Random Effect and Latent Variable Model Selection

Random effects and latent variable models are broadly used in analyses of multivariate data. These models can accommodate high dimensional data having a variety of measurement scales. Methods for model selection and comparison are needed in conducting hypothesis tests and in building sparse predictive models. However, classical methods for model comparison are not well justified in such settings. This book presents state of the art methods for accommodating model uncertainty in random effects and latent variable models. It will appeal to students, applied data analysts, and experienced researchers.
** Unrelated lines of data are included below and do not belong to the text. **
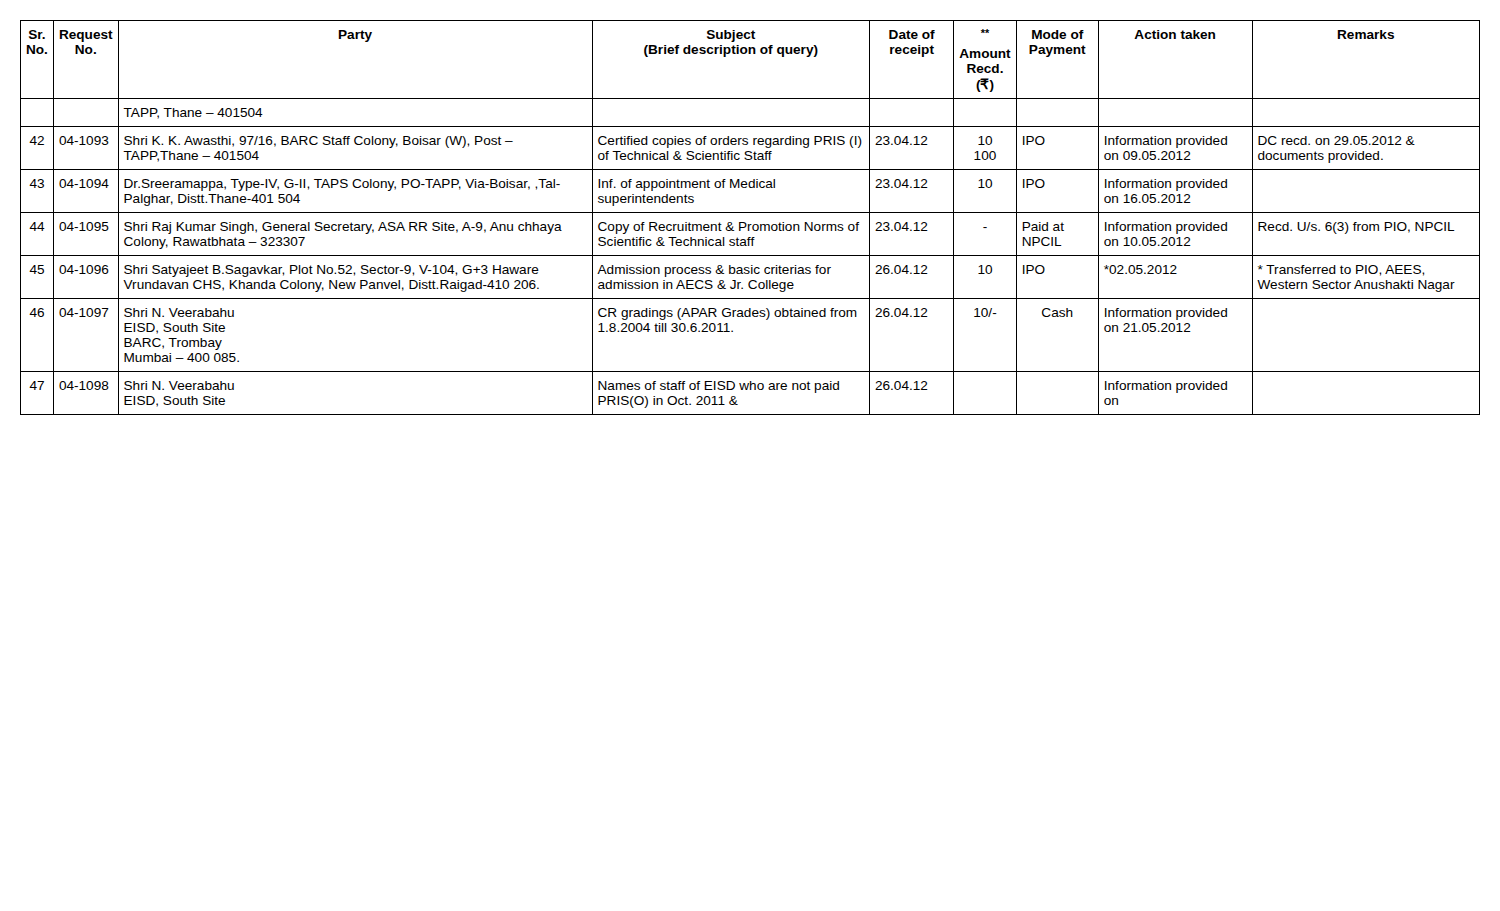Register of RTI requests received
| Sr. No. | Request No. | Party | Subject (Brief description of query) | Date of receipt | ** Amount Recd. (₹) | Mode of Payment | Action taken | Remarks |
| --- | --- | --- | --- | --- | --- | --- | --- | --- |
| | | TAPP, Thane – 401504 | | | | | | |
| 42 | 04-1093 | Shri K. K. Awasthi, 97/16, BARC Staff Colony, Boisar (W), Post – TAPP,Thane – 401504 | Certified copies of orders regarding PRIS (I) of Technical & Scientific Staff | 23.04.12 | 10 100 | IPO | Information provided on 09.05.2012 | DC recd. on 29.05.2012 & documents provided. |
| 43 | 04-1094 | Dr.Sreeramappa, Type-IV, G-II, TAPS Colony, PO-TAPP, Via-Boisar, ,Tal- Palghar, Distt.Thane-401 504 | Inf. of appointment of Medical superintendents | 23.04.12 | 10 | IPO | Information provided on 16.05.2012 | |
| 44 | 04-1095 | Shri Raj Kumar Singh, General Secretary, ASA RR Site, A-9, Anu chhaya Colony, Rawatbhata – 323307 | Copy of Recruitment & Promotion Norms of Scientific & Technical staff | 23.04.12 | - | Paid at NPCIL | Information provided on 10.05.2012 | Recd. U/s. 6(3) from PIO, NPCIL |
| 45 | 04-1096 | Shri Satyajeet B.Sagavkar, Plot No.52, Sector-9, V-104, G+3 Haware Vrundavan CHS, Khanda Colony, New Panvel, Distt.Raigad-410 206. | Admission process & basic criterias for admission in AECS & Jr. College | 26.04.12 | 10 | IPO | *02.05.2012 | * Transferred to PIO, AEES, Western Sector Anushakti Nagar |
| 46 | 04-1097 | Shri N. Veerabahu EISD, South Site BARC, Trombay Mumbai – 400 085. | CR gradings (APAR Grades) obtained from 1.8.2004 till 30.6.2011. | 26.04.12 | 10/- | Cash | Information provided on 21.05.2012 | |
| 47 | 04-1098 | Shri N. Veerabahu EISD, South Site | Names of staff of EISD who are not paid PRIS(O) in Oct. 2011 & | 26.04.12 | | | Information provided on | |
The chapters are based on the contributors' research, with mathematical details minimized using applications-motivated descriptions. The first part of the book focuses on frequentist likelihood ratio and score tests for zero variance components. Contributors include Xihong Lin, Daowen Zhang and Ciprian Crainiceanu. The second part focuses on Bayesian methods for random effects selection in linear mixed effects and generalized linear mixed models. Contributors include David Dunson and collaborators Bo Cai and Saki Kinney. The final part focuses on structural equation models, with Peter Bentler and Jiajuan Liang presenting a frequentist approach, Sik-Yum Lee and Xin-Yuan Song presenting a Bayesian approach based on path sampling, and Joyee Ghosh and David Dunson proposing a method for default prior specification and efficient posterior computation. David Dunson is Professor in the Department of Statistical Science at Duke University. He is an international authority on Bayesian methods for correlated data, a fellow of the American Statistical Association, and winner of the David Byar and Mortimer Spiegelman Awards.